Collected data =
....
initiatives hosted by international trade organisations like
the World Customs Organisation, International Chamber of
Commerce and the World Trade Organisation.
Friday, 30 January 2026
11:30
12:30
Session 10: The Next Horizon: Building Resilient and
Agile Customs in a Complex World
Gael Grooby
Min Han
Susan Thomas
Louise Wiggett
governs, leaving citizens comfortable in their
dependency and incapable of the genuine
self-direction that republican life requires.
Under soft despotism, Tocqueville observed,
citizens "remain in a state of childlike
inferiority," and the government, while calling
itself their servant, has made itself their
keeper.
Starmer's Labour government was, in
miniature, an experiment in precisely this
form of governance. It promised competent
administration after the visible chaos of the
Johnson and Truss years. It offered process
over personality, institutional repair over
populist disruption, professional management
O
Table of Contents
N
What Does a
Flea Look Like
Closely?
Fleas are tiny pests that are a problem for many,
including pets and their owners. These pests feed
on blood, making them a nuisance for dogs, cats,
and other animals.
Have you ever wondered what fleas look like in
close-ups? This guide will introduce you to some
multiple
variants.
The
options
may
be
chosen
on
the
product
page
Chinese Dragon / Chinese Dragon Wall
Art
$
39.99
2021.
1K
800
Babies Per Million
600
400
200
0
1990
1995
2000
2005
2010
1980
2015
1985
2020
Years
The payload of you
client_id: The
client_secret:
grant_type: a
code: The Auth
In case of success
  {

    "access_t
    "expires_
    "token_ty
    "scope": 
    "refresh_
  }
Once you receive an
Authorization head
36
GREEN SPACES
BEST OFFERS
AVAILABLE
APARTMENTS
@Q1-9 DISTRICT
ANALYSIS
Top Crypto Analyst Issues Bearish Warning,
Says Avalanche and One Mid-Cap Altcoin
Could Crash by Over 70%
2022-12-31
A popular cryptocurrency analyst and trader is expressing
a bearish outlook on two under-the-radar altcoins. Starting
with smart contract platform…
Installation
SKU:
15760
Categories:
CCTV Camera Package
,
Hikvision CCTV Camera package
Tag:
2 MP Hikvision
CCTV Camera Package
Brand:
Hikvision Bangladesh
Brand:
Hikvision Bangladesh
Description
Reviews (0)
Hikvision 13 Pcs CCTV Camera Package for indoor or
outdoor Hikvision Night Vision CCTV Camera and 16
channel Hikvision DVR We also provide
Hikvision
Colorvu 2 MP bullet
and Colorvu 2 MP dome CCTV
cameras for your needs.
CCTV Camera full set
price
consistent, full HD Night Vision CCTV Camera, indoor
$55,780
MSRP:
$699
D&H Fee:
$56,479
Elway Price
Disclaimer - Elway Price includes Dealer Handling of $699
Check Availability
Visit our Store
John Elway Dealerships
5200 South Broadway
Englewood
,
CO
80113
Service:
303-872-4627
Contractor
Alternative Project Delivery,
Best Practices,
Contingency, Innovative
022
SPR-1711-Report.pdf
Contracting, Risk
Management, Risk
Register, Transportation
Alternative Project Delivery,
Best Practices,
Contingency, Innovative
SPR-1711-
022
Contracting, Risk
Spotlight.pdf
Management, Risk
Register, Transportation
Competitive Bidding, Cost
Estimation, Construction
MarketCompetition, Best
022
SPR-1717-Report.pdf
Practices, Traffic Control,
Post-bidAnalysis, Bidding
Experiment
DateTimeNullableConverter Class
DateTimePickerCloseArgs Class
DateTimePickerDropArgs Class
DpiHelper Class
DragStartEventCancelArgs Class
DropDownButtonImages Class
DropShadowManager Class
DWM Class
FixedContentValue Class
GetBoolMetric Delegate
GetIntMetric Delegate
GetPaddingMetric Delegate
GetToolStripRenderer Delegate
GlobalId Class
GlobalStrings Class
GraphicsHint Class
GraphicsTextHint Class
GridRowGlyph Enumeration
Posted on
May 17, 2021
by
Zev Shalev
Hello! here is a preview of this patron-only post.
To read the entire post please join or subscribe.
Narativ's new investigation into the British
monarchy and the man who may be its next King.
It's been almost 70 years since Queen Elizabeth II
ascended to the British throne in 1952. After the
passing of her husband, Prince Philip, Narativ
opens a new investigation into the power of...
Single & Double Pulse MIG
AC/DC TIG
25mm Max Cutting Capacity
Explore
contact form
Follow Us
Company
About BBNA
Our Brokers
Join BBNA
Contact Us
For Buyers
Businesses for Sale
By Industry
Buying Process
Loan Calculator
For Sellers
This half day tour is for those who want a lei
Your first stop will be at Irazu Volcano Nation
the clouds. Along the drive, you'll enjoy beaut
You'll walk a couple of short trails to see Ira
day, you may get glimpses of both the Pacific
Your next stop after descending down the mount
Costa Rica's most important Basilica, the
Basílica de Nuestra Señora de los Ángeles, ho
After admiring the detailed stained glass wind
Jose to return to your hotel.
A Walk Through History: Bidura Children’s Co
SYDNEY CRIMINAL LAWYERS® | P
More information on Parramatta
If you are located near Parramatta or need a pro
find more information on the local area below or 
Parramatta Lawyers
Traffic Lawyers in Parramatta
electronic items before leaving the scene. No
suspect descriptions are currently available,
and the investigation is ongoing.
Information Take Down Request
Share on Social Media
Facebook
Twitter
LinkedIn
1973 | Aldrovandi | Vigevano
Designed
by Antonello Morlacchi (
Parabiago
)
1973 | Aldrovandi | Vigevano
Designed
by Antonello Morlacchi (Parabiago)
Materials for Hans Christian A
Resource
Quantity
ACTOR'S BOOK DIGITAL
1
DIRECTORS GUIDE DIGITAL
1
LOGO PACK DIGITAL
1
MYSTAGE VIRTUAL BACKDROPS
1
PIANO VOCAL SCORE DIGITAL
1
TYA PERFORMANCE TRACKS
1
....
EXERCISE AIM = Pick out every line in the records that contains the word "World", and copy each one in full.

EXERCISE SOLUTION =
the World Customs Organisation, International Chamber of
Commerce and the World Trade Organisation.
Agile Customs in a Complex World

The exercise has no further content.